Client agrees that any dispute that may arise regarding the meaning, performance or enforcement of this agreement will, prior to resorting to litigation, be submitted to mediation and that the parties will engage in the mediation process in good faith once a written request to mediate has been given by any party to the agreement. Any mediation initiated as a result of this engagement shall be administered within the county of Collier, FL by an appointed mediator, according to its mediation rules, and any ensuing litigation shall be conducted within said county, according to Florida law. The results of any such mediation shall be binding only upon agreement of each party to be bound. The costs of any mediation proceeding shall be shared equally by the participating parties.
Except as expressly provided herein, CLBN hereby excludes all warranties, whether express or implied by operation of law, course of dealing, trade usage, representation statements, or otherwise including, but not limited to any implied warranty of merchantability or fitness for a particular purpose.
Accounting and Bookkeeping Weekly:
• Bank account reconciliations
• Record credit card activity and reconciliation
• Accounts payable
• Bill payment
• Bank account reconciliations
• Record credit card activity and reconciliation
• Accounts payable
• Bill payment
• Controller review of accounting
• Accountant review of bookkeeping
• Monthly journal entries and accruals
• General ledger maintenance
• Depreciation and fixed assets
• Formal monthly closing of the books, properly accrued, expenses matched
• Financial statements prepared, reviewed and sent by the 25th of each month
• Hosting QuickBooks Enterprise
• Hosting costs for one user is included. $75/user/month for any additional user.
This includes cloud hosting costs, support, maintenance and future upgrades to QuickBooks
• The annual cost of labor (accounting and finance) adjustment (estimated not to exceed 4% per year)
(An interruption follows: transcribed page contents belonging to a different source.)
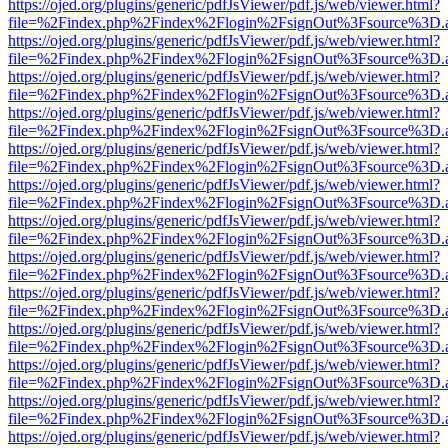
https://ojed.org/plugins/generic/pdfJsViewer/pdf.js/web/viewer.html?
file=%2Findex.php%2Findex%2Flogin%2FsignOut%3Fsource%3D.ame
https://ojed.org/plugins/generic/pdfJsViewer/pdf.js/web/viewer.html?
file=%2Findex.php%2Findex%2Flogin%2FsignOut%3Fsource%3D.ame
https://ojed.org/plugins/generic/pdfJsViewer/pdf.js/web/viewer.html?
file=%2Findex.php%2Findex%2Flogin%2FsignOut%3Fsource%3D.ame
https://ojed.org/plugins/generic/pdfJsViewer/pdf.js/web/viewer.html?
file=%2Findex.php%2Findex%2Flogin%2FsignOut%3Fsource%3D.ame
https://ojed.org/plugins/generic/pdfJsViewer/pdf.js/web/viewer.html?
file=%2Findex.php%2Findex%2Flogin%2FsignOut%3Fsource%3D.ame
https://ojed.org/plugins/generic/pdfJsViewer/pdf.js/web/viewer.html?
file=%2Findex.php%2Findex%2Flogin%2FsignOut%3Fsource%3D.ame
https://ojed.org/plugins/generic/pdfJsViewer/pdf.js/web/viewer.html?
file=%2Findex.php%2Findex%2Flogin%2FsignOut%3Fsource%3D.ame
https://ojed.org/plugins/generic/pdfJsViewer/pdf.js/web/viewer.html?
file=%2Findex.php%2Findex%2Flogin%2FsignOut%3Fsource%3D.ame
https://ojed.org/plugins/generic/pdfJsViewer/pdf.js/web/viewer.html?
file=%2Findex.php%2Findex%2Flogin%2FsignOut%3Fsource%3D.ame
https://ojed.org/plugins/generic/pdfJsViewer/pdf.js/web/viewer.html?
file=%2Findex.php%2Findex%2Flogin%2FsignOut%3Fsource%3D.ame
https://ojed.org/plugins/generic/pdfJsViewer/pdf.js/web/viewer.html?
file=%2Findex.php%2Findex%2Flogin%2FsignOut%3Fsource%3D.ame
https://ojed.org/plugins/generic/pdfJsViewer/pdf.js/web/viewer.html?
file=%2Findex.php%2Findex%2Flogin%2FsignOut%3Fsource%3D.ame
https://ojed.org/plugins/generic/pdfJsViewer/pdf.js/web/viewer.html?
• Any additional time spent out of scope billed at $125/hour
Our fees outlined above are based on the following assumptions:
• Tasks and responsibilities needed to be covered by Client staff (including, but not limited to):
• CLBN requires a limited level of clerical support from Client, usually less than 5 - 10 % of a full-time equivalent person
• CLBN and Client will work together to successfully develop and implement processes, procedures and policies that allow for maximum efficiency and scalability while preserving compliance and quality
• CLBN to get direct access to Client personnel as needed in order to get information, resolve issues and get answers to questions
• Client will provide CLBN with timely bank statements, preferably on-line
• CLBN does not field any calls from customers or others seeking any form of customer support
• Client agrees that any access provided be “read-only” access such that CLBN has authority only to read information
• Timely receipt of all information needed to complete our scope of work. CLBN will be responsible for establishing deadlines that provide a reasonable amount of time to complete our scope of work
• Final financials provided by the 25th of each month. This is dependent upon getting all information from Client as required by CLBN and agreed upon by Client.
• Other activities requested that CLBN can perform for Client would be billable at an hourly rate by labor type
• Client will provide coding assistance on bills.